§ Given request
Answer these questions about the jokes page, giving each answer on its own line and numbered to match.
1. What line of work did the man who asked his secretary for mathematical help have?
2. Where was the Marine colonel working?
3. How much had been collected for the President, according to the police officer?

§ Text block
BEST JOKES OF THE WEEK…GUARANTEED
OH, NO, ANOTHER BLONDE JOKE
The owner of a golf course was confused about paying a bill, so he asked his blonde secretary for some mathematical help.
“If I were to give you $20,000, minus 14%, how much would you take off?” he asked her.
The secretary replied, “Everything but my earrings.”
SORRY, BILL, WE JUST CAN’T HELP IT
A Marine colonel, on his way home from work at the Pentagon, came to a dead halt in traffic and thought to himself, “Wow, this traffic seems worse than usual. Nothing’s even moving.” He notices a police officer walking back and forth between the lines of cars, so he rolls down his window and asks,
“Officer what’s the hold-up?”
The officer replies, “The President is just so depressed about the thought of moving with Hillary to New York that he stopped his motorcade in the middle of the Beltway and he’s threatening to douse himself in gasoline and set himself on fire. He says his family hates him and he doesn’t have the money to pay for the new house. We’re taking up a collection for him.”
“Oh really? How much have you got so far?”
“About 300 gallons, but a lot of folks are still siphoning.”

§ Source data
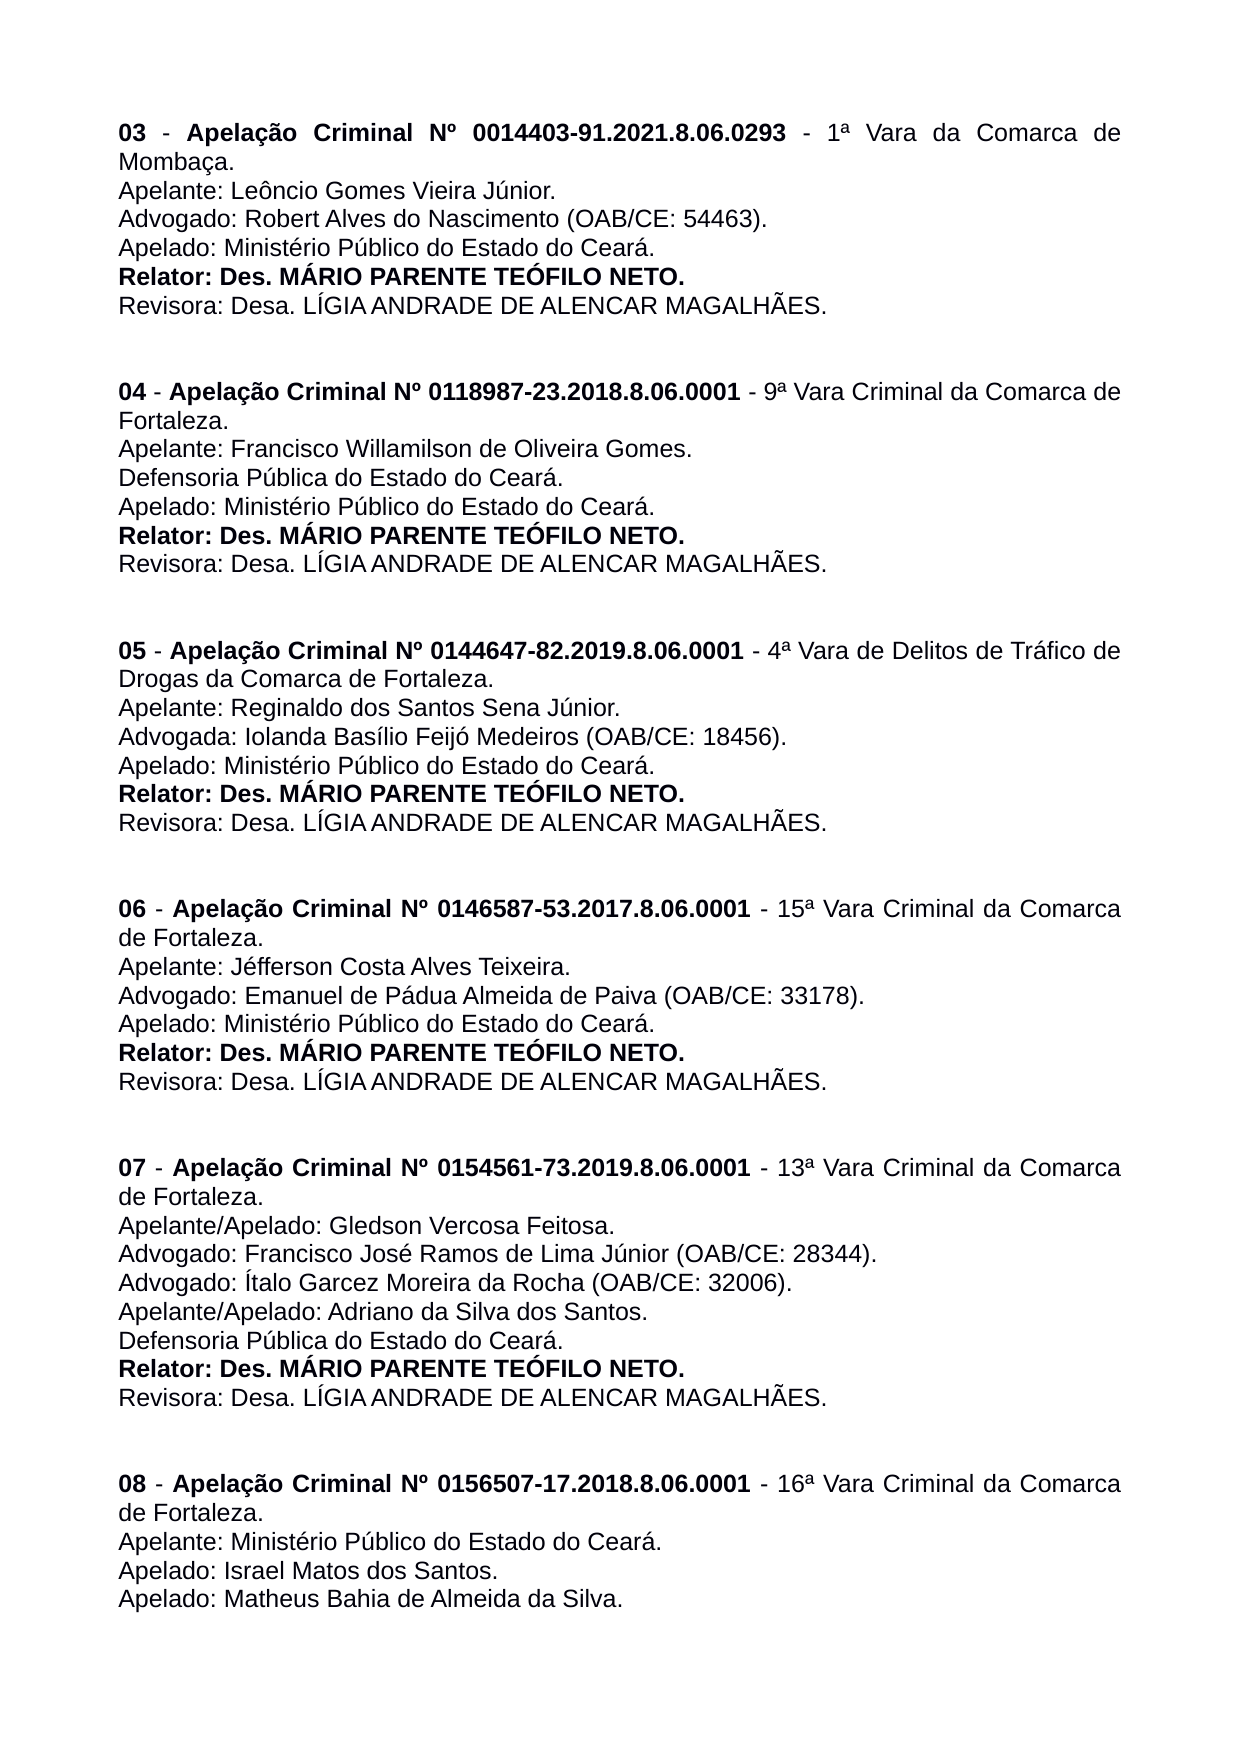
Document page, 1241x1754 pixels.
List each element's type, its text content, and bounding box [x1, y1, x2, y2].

§ Solution
1. He owned a golf course.
2. At the Pentagon.
3. About 300 gallons.